INFORMATION SUPPLIED

BEGIN

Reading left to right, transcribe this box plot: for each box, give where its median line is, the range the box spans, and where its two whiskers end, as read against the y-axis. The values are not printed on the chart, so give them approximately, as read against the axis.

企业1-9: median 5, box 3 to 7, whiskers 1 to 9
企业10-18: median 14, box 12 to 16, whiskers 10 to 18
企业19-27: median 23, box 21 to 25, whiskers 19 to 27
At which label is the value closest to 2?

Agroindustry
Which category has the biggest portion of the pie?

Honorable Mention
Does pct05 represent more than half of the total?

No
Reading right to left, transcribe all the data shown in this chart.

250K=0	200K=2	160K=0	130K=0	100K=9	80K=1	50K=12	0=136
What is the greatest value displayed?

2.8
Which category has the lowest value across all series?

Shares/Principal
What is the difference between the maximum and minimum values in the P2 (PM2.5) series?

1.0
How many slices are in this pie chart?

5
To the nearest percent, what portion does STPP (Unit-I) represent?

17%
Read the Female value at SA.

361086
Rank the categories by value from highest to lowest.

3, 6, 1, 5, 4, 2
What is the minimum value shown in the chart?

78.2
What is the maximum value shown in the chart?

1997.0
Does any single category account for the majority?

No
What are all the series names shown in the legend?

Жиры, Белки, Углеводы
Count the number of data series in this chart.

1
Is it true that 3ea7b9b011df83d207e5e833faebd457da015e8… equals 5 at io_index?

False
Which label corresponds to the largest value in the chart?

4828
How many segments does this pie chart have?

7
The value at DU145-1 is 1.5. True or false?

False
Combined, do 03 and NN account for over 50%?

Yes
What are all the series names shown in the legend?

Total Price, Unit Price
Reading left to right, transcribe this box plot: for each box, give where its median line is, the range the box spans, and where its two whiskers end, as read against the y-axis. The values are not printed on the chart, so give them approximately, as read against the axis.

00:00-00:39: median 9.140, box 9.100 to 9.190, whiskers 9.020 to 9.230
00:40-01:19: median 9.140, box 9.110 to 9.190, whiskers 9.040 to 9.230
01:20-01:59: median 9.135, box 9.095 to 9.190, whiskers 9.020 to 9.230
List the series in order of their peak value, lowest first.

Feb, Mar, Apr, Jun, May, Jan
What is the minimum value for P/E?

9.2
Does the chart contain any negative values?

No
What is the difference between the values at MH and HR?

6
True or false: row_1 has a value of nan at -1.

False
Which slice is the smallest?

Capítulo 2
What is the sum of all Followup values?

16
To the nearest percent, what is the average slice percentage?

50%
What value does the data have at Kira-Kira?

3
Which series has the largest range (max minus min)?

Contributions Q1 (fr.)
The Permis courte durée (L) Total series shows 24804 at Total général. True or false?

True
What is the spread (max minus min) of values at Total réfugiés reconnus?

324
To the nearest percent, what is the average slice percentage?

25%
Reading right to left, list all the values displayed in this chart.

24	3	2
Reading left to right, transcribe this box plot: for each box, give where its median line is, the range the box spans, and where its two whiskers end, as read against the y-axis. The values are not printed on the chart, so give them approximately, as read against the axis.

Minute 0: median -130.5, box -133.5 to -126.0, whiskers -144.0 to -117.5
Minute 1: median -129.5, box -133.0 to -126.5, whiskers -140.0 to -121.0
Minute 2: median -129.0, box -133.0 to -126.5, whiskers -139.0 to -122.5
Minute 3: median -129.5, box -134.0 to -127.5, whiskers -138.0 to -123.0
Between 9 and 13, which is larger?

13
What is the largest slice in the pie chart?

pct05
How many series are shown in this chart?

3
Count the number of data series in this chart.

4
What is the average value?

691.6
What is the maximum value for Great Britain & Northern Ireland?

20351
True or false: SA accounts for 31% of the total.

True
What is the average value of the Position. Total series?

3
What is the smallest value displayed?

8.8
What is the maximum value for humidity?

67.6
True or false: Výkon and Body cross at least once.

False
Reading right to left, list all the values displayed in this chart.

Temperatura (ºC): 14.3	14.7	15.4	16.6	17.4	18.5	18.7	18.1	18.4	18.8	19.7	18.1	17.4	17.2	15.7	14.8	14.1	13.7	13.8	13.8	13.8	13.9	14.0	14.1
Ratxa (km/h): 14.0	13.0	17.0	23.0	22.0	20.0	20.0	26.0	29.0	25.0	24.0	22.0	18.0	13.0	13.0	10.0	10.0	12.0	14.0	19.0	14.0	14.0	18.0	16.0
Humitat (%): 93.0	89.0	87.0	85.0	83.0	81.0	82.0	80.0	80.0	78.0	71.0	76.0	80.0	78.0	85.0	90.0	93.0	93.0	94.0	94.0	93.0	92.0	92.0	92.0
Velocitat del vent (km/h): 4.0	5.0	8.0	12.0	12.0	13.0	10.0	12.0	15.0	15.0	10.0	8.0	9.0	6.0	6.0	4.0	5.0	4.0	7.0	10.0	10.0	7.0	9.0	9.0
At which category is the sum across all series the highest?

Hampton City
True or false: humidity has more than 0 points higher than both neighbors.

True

END

GOAL OF THE EXERCISE
Tally the lines in the listing above that contain the string "largest", with case counting, and reply with the number alone.

WRITTEN ANSWER
3